[Data taken from a collection]
begin

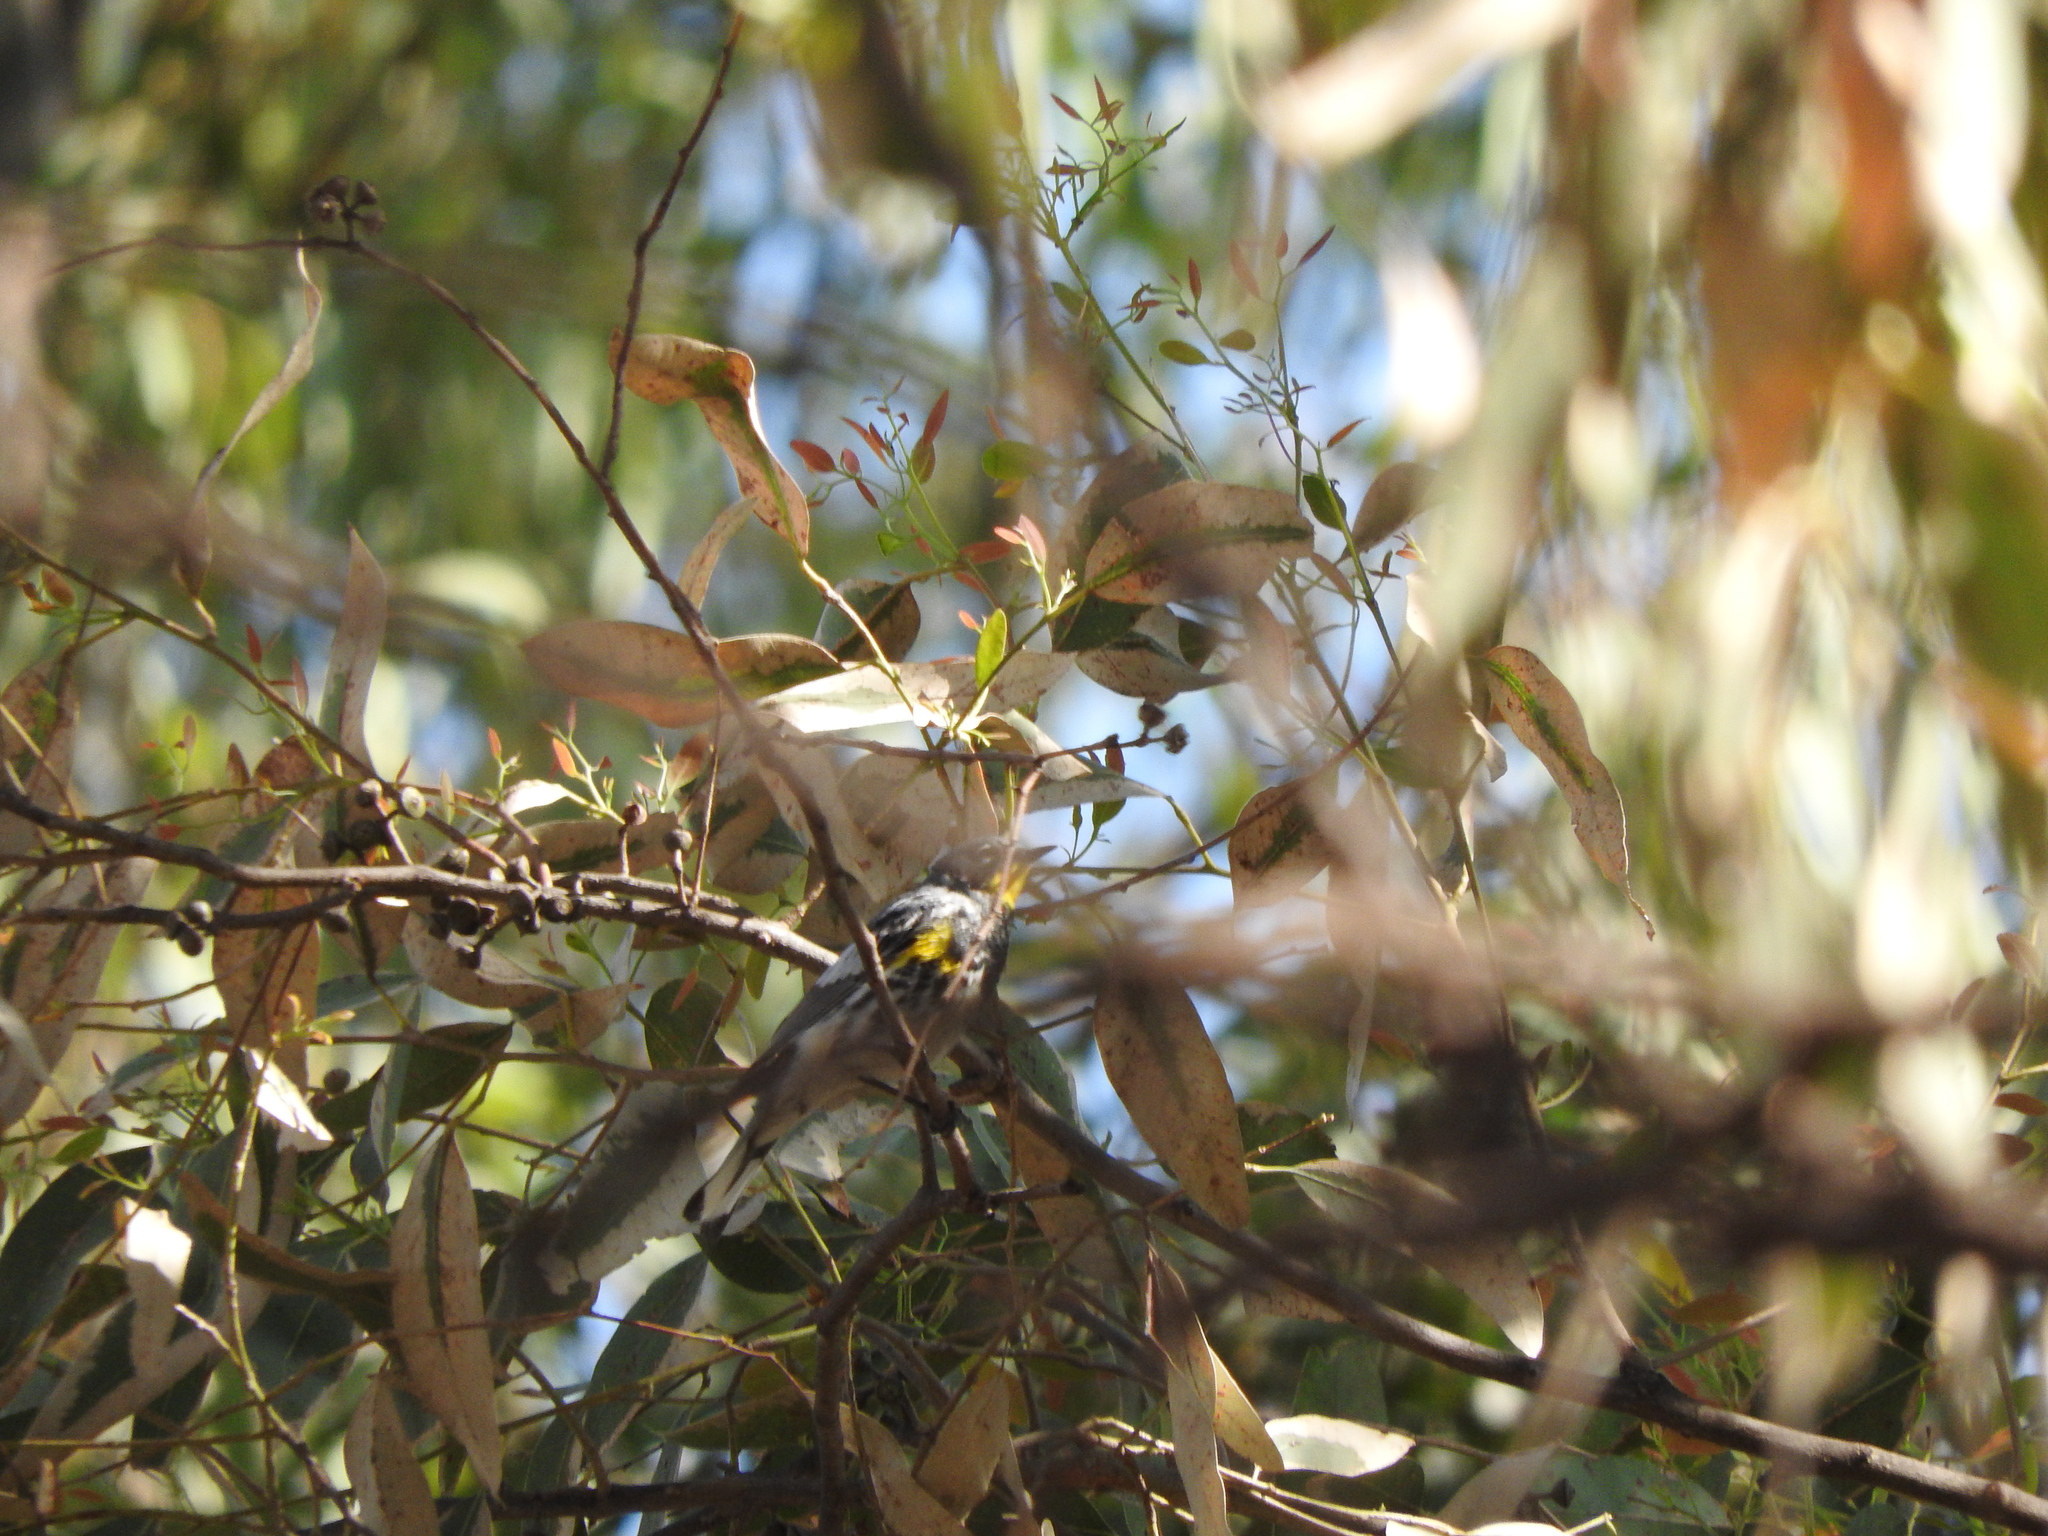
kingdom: Animalia
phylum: Chordata
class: Aves
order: Passeriformes
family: Parulidae
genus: Setophaga
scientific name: Setophaga coronata
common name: Myrtle warbler
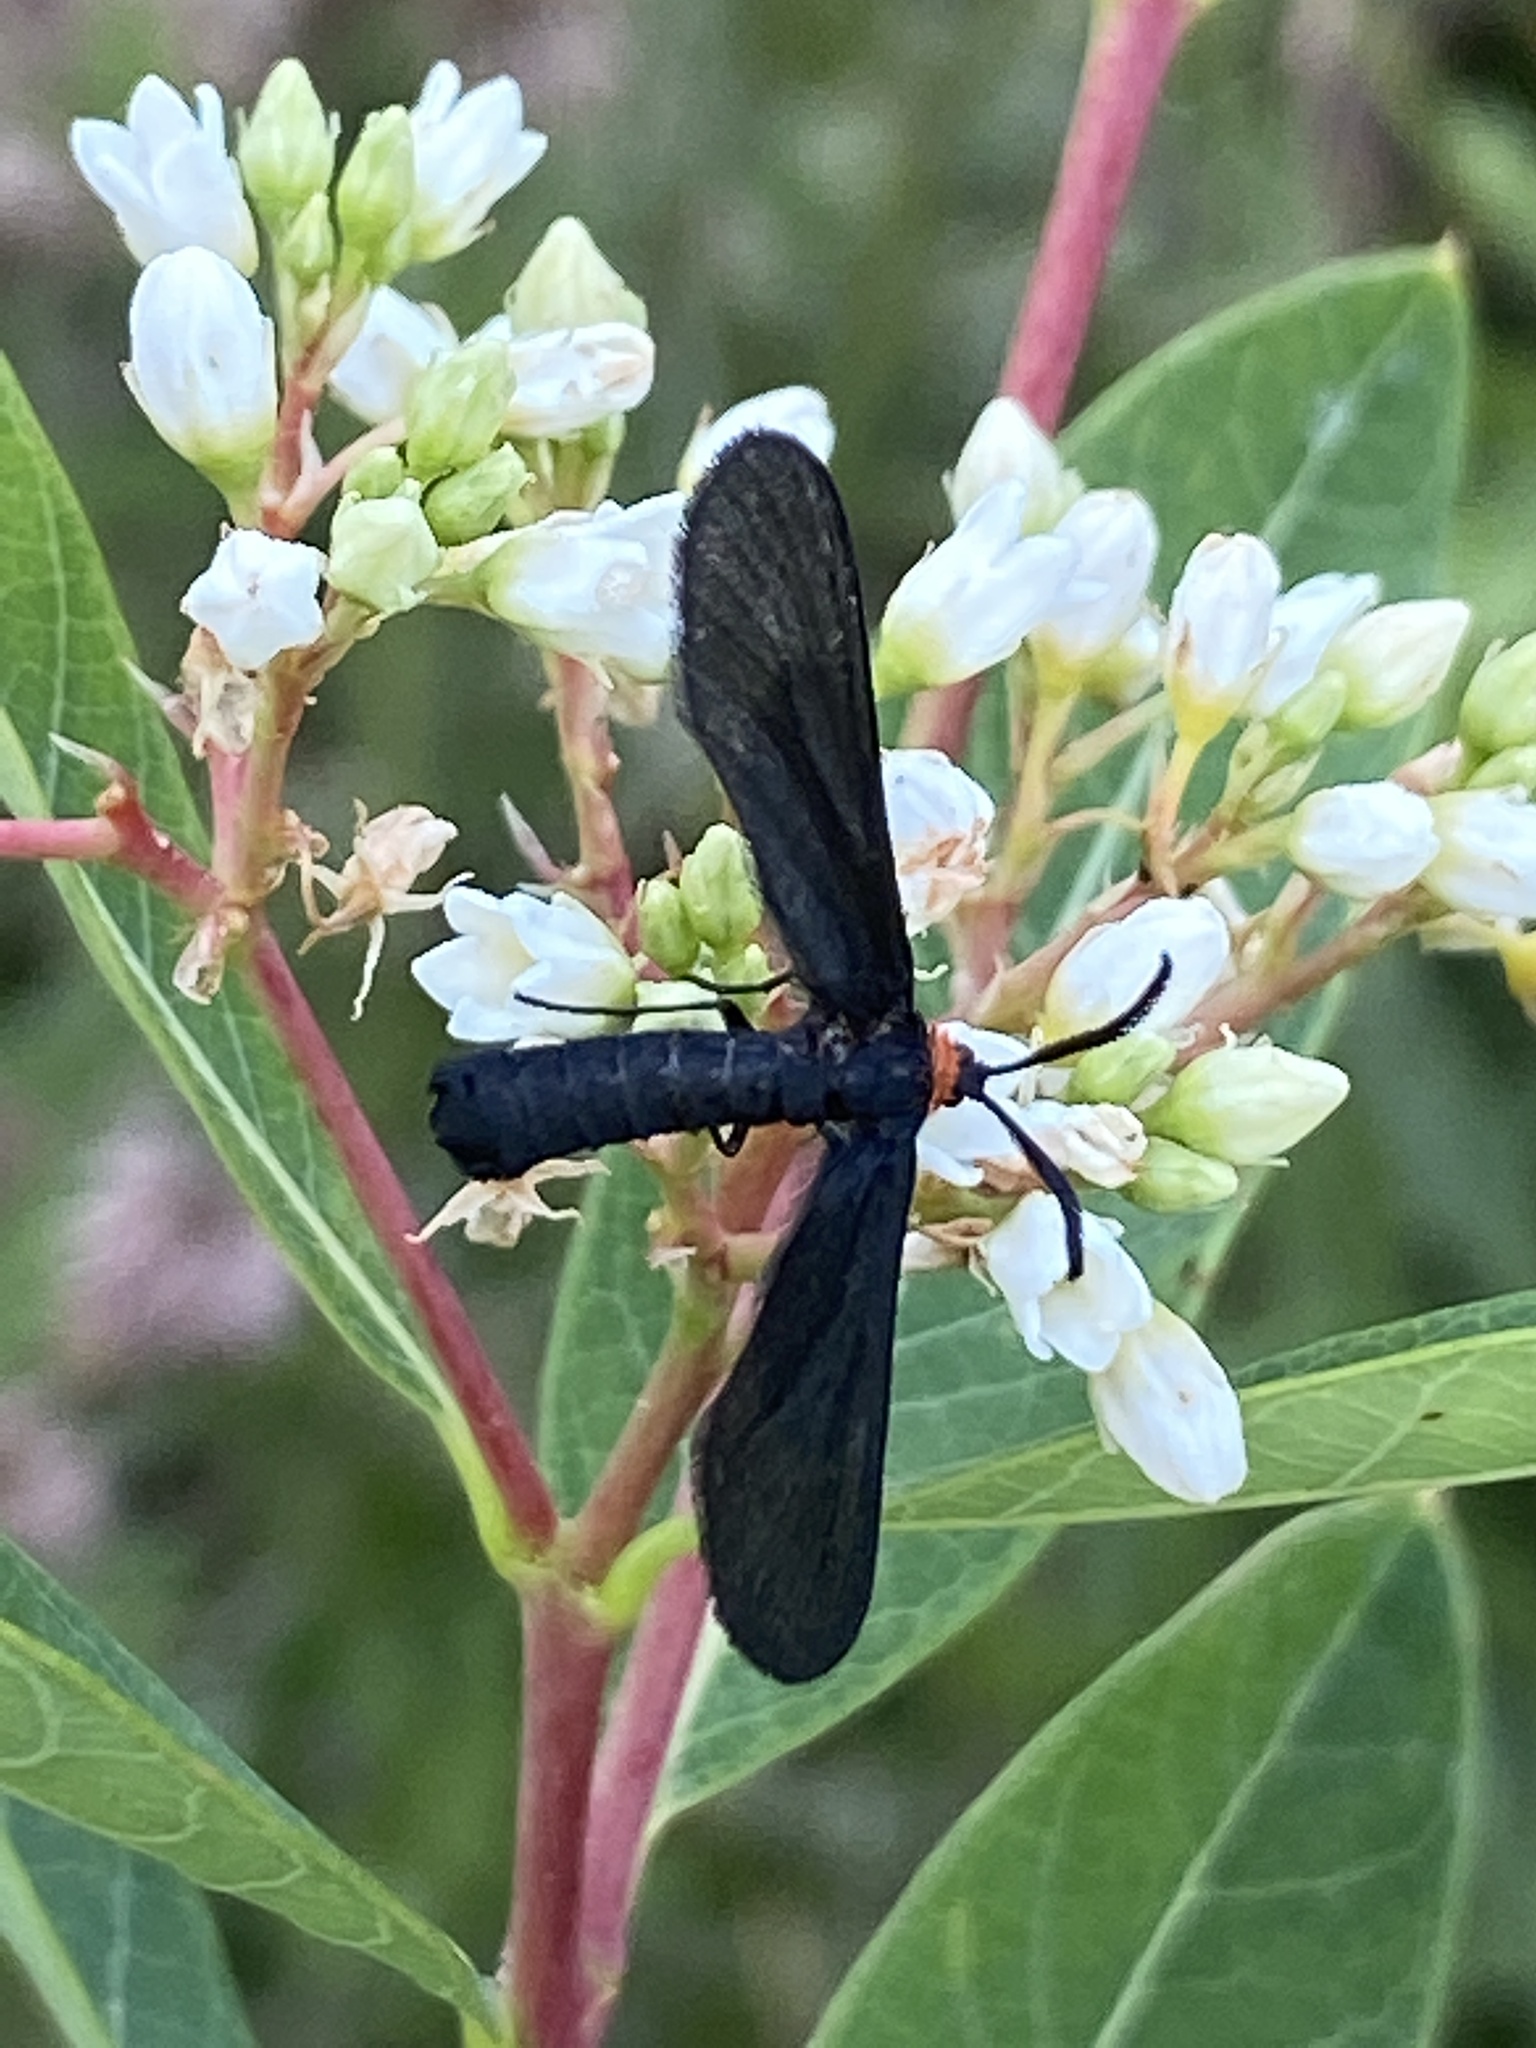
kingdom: Animalia
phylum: Arthropoda
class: Insecta
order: Lepidoptera
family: Zygaenidae
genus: Harrisina
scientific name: Harrisina americana
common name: Grapeleaf skeletonizer moth
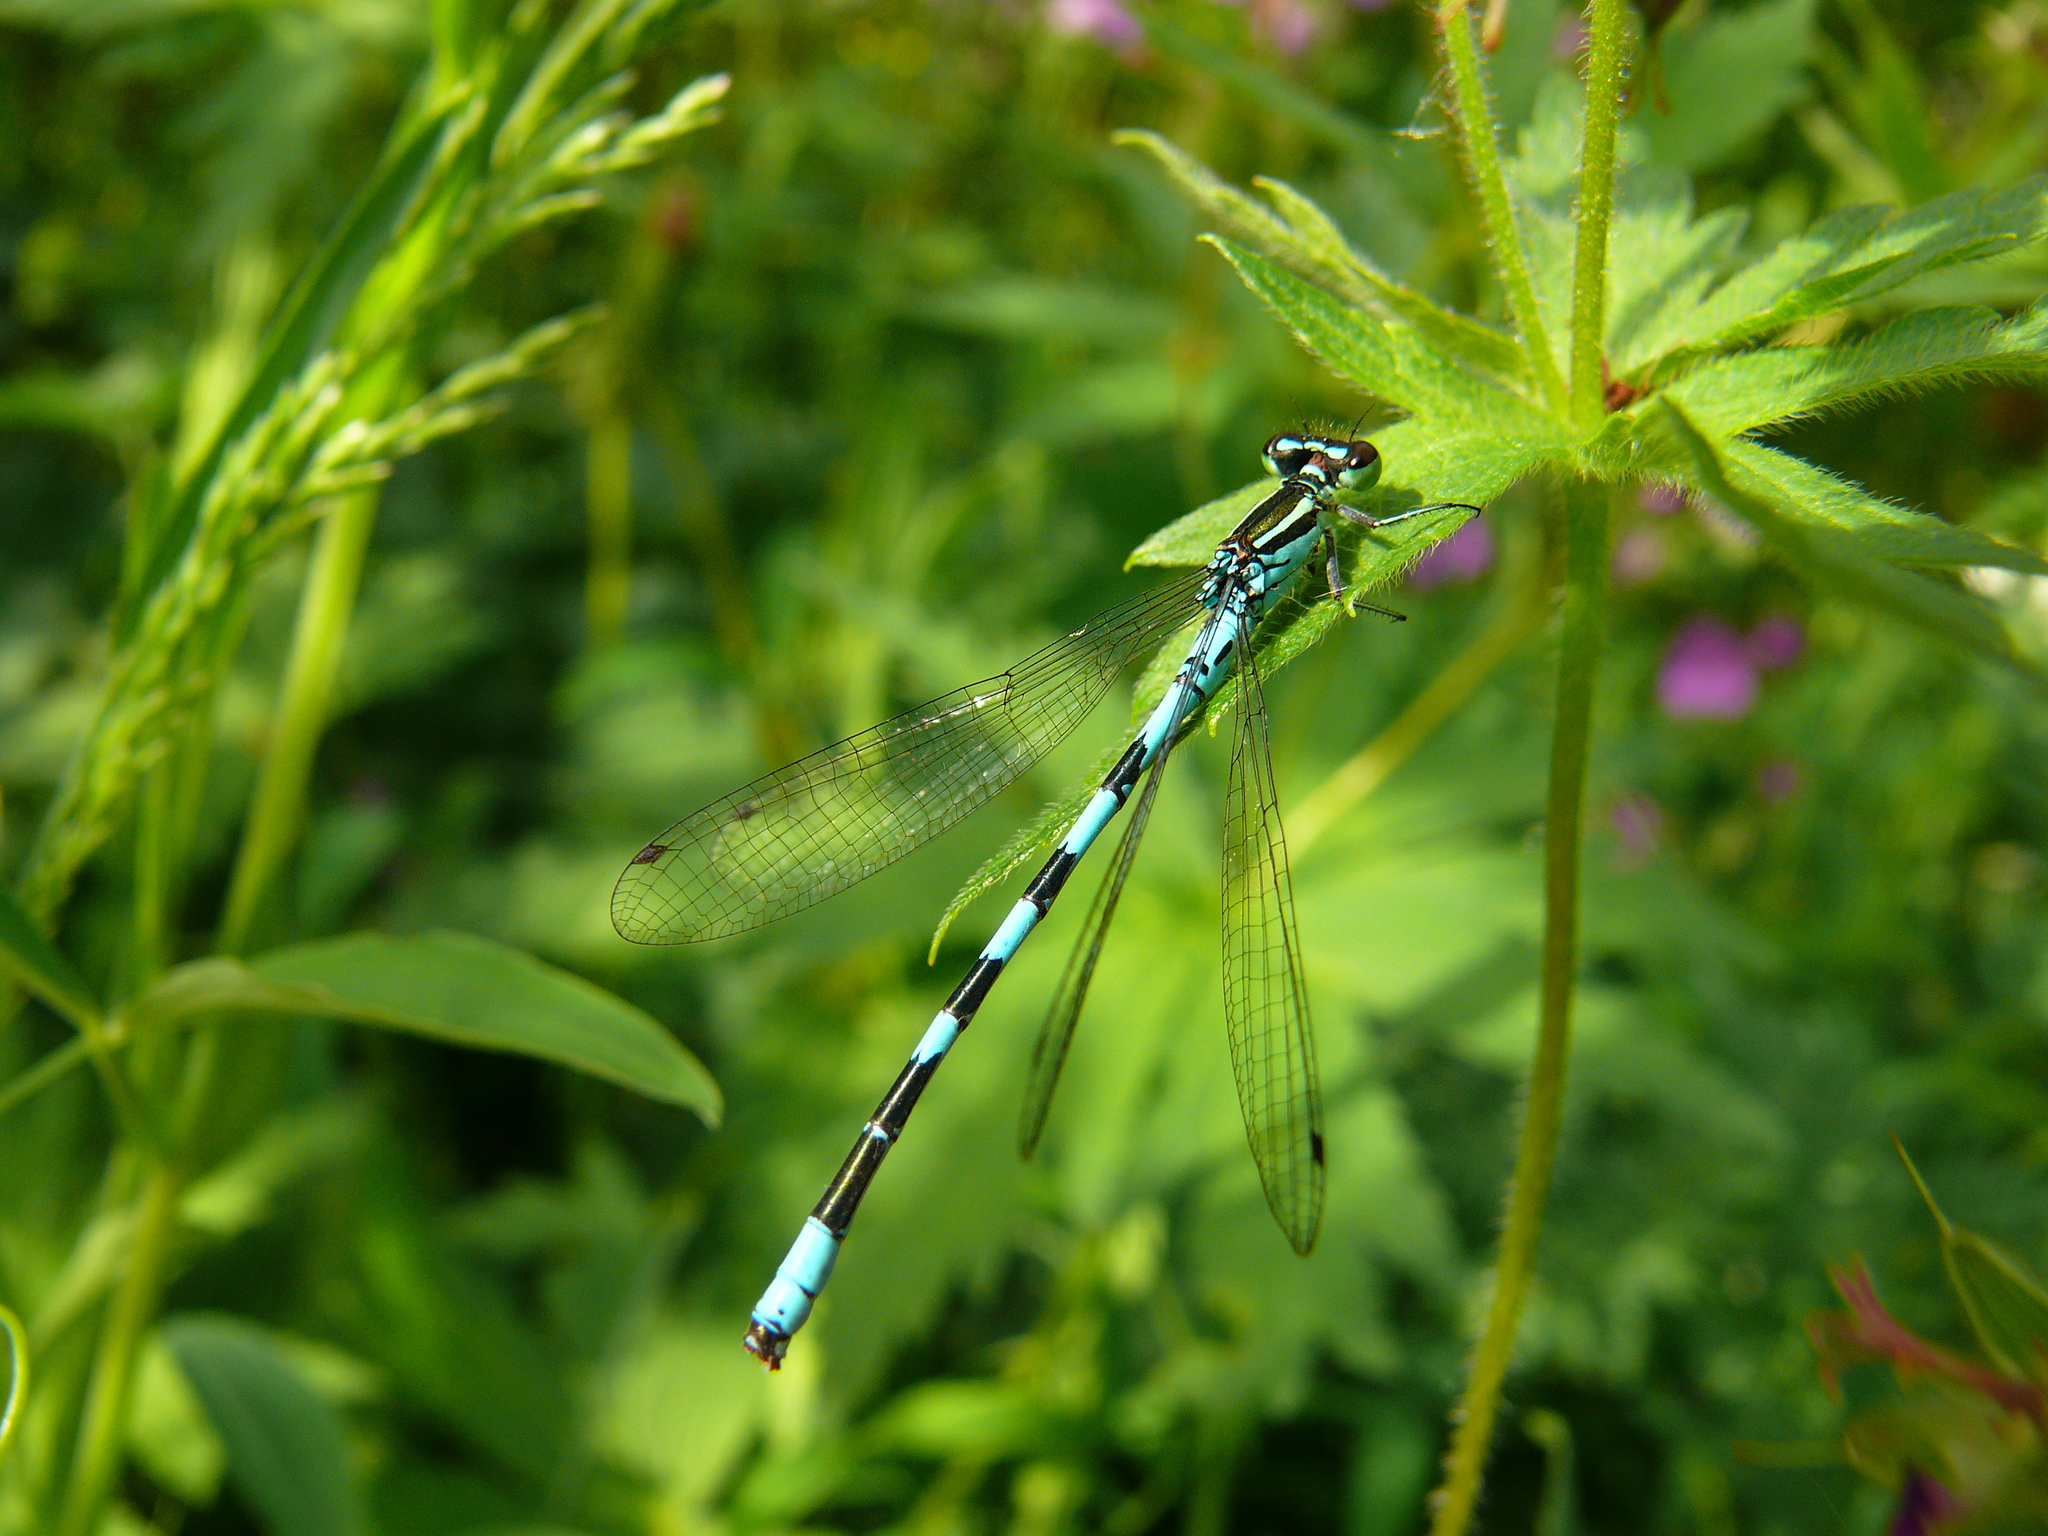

end

▶ [Work required]:
Reproduce the lines above word for word, starting at the line that contains "class: Aves" and ending at the end of the items, and leave the pictures out.

▶ [Final result]:
class: Aves
order: Passeriformes
family: Parulidae
genus: Setophaga
scientific name: Setophaga coronata
common name: Myrtle warbler
kingdom: Animalia
phylum: Arthropoda
class: Insecta
order: Lepidoptera
family: Zygaenidae
genus: Harrisina
scientific name: Harrisina americana
common name: Grapeleaf skeletonizer moth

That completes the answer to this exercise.